Exercise instructions
Report every line of the data where the string "list" appears.

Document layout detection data
☆ ☆ ☆

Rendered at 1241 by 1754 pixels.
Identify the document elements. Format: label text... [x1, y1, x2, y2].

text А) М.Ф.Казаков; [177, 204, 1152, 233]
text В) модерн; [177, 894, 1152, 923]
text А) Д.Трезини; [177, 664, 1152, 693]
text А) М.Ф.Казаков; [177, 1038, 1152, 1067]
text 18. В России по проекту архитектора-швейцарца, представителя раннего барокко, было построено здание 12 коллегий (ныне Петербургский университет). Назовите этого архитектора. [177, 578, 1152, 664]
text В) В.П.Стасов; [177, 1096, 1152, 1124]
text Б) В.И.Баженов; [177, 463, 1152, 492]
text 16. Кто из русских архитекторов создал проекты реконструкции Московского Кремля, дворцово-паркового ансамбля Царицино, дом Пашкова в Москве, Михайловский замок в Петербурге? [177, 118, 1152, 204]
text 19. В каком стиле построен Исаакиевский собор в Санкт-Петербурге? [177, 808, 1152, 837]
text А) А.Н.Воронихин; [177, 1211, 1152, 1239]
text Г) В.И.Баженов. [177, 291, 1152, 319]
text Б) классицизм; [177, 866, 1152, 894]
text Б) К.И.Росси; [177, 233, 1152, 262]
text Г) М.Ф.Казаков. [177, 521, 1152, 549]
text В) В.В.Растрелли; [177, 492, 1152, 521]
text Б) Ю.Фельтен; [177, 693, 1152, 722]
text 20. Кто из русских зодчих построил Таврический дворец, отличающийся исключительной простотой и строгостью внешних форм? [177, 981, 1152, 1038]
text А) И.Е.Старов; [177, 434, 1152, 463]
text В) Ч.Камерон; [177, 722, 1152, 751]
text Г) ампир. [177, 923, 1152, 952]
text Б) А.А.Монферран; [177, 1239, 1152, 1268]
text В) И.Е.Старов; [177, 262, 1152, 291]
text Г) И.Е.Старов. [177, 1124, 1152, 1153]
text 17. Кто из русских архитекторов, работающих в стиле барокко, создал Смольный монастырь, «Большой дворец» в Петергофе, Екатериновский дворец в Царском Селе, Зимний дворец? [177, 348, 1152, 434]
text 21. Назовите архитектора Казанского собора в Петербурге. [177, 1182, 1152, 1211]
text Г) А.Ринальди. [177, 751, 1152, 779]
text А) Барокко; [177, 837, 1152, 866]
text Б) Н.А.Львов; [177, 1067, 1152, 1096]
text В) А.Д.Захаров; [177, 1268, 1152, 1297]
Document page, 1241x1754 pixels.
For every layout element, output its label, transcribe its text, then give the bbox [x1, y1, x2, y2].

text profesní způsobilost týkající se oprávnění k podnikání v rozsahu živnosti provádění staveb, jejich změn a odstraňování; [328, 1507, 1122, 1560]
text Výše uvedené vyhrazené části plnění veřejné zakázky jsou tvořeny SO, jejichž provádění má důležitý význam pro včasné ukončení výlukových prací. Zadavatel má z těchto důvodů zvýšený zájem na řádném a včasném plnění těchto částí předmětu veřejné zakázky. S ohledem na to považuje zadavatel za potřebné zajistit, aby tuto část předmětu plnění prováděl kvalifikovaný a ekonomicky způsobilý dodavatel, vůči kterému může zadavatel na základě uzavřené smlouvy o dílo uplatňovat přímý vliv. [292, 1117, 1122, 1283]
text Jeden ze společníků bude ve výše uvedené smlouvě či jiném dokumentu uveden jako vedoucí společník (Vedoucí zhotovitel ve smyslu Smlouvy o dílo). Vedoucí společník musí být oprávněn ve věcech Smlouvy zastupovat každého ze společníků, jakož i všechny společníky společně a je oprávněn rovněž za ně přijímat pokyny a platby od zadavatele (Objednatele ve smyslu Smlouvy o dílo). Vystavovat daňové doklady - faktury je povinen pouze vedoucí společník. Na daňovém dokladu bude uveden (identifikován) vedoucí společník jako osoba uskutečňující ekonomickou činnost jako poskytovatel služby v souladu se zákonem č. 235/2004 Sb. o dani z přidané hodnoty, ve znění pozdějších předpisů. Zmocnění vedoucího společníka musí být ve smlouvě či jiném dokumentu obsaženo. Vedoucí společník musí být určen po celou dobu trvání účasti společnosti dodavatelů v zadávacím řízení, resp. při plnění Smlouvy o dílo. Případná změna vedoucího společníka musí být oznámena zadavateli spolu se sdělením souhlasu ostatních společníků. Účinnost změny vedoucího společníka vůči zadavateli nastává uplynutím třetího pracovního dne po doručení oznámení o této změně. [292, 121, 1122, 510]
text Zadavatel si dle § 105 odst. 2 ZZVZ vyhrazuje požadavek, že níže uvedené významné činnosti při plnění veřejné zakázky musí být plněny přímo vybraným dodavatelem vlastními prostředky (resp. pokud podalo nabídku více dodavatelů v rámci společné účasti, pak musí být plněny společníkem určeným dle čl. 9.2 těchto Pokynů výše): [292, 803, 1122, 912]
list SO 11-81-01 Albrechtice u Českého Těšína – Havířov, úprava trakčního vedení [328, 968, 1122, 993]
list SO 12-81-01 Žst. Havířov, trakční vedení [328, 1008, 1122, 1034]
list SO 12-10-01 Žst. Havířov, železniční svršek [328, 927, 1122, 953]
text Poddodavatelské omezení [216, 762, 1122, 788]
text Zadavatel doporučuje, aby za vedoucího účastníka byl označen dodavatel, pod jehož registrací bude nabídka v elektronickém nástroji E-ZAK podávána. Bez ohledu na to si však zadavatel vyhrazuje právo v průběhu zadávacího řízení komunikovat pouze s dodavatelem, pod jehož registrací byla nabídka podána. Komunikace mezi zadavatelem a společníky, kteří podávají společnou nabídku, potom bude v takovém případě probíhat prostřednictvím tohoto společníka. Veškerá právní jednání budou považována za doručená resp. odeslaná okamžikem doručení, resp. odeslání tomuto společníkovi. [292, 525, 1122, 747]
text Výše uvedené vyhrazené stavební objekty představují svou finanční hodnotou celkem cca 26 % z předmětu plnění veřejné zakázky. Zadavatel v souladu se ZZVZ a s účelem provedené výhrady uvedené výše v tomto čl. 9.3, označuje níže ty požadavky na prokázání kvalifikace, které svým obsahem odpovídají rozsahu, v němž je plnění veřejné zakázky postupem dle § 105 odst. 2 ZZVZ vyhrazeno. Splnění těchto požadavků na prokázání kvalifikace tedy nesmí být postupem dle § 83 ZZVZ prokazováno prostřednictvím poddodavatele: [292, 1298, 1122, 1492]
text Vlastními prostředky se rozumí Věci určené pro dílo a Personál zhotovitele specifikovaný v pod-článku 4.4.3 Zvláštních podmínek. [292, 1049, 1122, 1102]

☆ ☆ ☆

Solution for this problem
list SO 11-81-01 Albrechtice u Českého Těšína – Havířov, úprava trakčního vedení [328, 968, 1122, 993]
list SO 12-81-01 Žst. Havířov, trakční vedení [328, 1008, 1122, 1034]
list SO 12-10-01 Žst. Havířov, železniční svršek [328, 927, 1122, 953]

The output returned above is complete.